Task details >>
Each entry should appear in the answer exactly as written.

::::::::::

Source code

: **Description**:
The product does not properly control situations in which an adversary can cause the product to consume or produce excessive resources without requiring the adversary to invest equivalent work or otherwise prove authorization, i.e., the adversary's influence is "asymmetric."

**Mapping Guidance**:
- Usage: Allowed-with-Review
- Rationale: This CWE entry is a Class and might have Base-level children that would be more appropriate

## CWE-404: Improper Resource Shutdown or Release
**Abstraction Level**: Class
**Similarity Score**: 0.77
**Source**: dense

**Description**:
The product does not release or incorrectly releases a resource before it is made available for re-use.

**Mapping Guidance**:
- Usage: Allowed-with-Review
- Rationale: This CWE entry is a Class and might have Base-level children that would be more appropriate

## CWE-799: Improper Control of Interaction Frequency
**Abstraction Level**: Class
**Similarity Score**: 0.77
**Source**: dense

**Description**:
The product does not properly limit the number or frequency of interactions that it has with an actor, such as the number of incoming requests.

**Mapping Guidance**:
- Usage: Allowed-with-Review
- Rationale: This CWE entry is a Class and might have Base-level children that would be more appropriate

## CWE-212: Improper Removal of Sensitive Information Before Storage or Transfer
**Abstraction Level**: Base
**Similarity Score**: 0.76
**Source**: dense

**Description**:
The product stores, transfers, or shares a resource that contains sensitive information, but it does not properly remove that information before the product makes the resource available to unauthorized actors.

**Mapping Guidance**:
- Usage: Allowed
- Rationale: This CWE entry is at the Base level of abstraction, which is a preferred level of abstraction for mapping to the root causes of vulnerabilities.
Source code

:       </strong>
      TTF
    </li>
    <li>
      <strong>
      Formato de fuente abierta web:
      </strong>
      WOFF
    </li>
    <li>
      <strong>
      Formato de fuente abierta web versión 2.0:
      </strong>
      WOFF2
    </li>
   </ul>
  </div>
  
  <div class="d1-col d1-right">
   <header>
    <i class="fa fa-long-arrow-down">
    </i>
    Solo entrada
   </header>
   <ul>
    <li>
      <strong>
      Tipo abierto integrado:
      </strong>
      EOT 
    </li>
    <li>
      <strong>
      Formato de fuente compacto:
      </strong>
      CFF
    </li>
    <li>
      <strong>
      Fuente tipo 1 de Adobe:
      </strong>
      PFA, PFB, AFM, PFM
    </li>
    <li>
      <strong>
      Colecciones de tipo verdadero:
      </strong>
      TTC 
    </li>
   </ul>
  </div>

::::::::::

Your solution >>
Source code

: **Description**:
The product does not properly control situations in which an adversary can cause the product to consume or produce excessive resources without requiring the adversary to invest equivalent work or otherwise prove authorization, i.e., the adversary's influence is "asymmetric."

**Mapping Guidance**:
- Usage: Allowed-with-Review
- Rationale: This CWE entry is a Class and might have Base-level children that would be more appropriate

## CWE-404: Improper Resource Shutdown or Release
**Abstraction Level**: Class
**Similarity Score**: 0.77
**Source**: dense

**Description**:
The product does not release or incorrectly releases a resource before it is made available for re-use.

**Mapping Guidance**:
- Usage: Allowed-with-Review
- Rationale: This CWE entry is a Class and might have Base-level children that would be more appropriate

## CWE-799: Improper Control of Interaction Frequency
**Abstraction Level**: Class
**Similarity Score**: 0.77
**Source**: dense

**Description**:
The product does not properly limit the number or frequency of interactions that it has with an actor, such as the number of incoming requests.

**Mapping Guidance**:
- Usage: Allowed-with-Review
- Rationale: This CWE entry is a Class and might have Base-level children that would be more appropriate

## CWE-212: Improper Removal of Sensitive Information Before Storage or Transfer
**Abstraction Level**: Base
**Similarity Score**: 0.76
**Source**: dense

**Description**:
The product stores, transfers, or shares a resource that contains sensitive information, but it does not properly remove that information before the product makes the resource available to unauthorized actors.

**Mapping Guidance**:
- Usage: Allowed
- Rationale: This CWE entry is at the Base level of abstraction, which is a preferred level of abstraction for mapping to the root causes of vulnerabilities.
Source code

:       </strong>
      TTF
    </li>
    <li>
      <strong>
      Formato de fuente abierta web:
      </strong>
      WOFF
    </li>
    <li>
      <strong>
      Formato de fuente abierta web versión 2.0:
      </strong>
      WOFF2
    </li>
   </ul>
  </div>
  
  <div class="d1-col d1-right">
   <header>
    <i class="fa fa-long-arrow-down">
    </i>
    Solo entrada
   </header>
   <ul>
    <li>
      <strong>
      Tipo abierto integrado:
      </strong>
      EOT 
    </li>
    <li>
      <strong>
      Formato de fuente compacto:
      </strong>
      CFF
    </li>
    <li>
      <strong>
      Fuente tipo 1 de Adobe:
      </strong>
      PFA, PFB, AFM, PFM
    </li>
    <li>
      <strong>
      Colecciones de tipo verdadero:
      </strong>
      TTC 
    </li>
   </ul>
  </div>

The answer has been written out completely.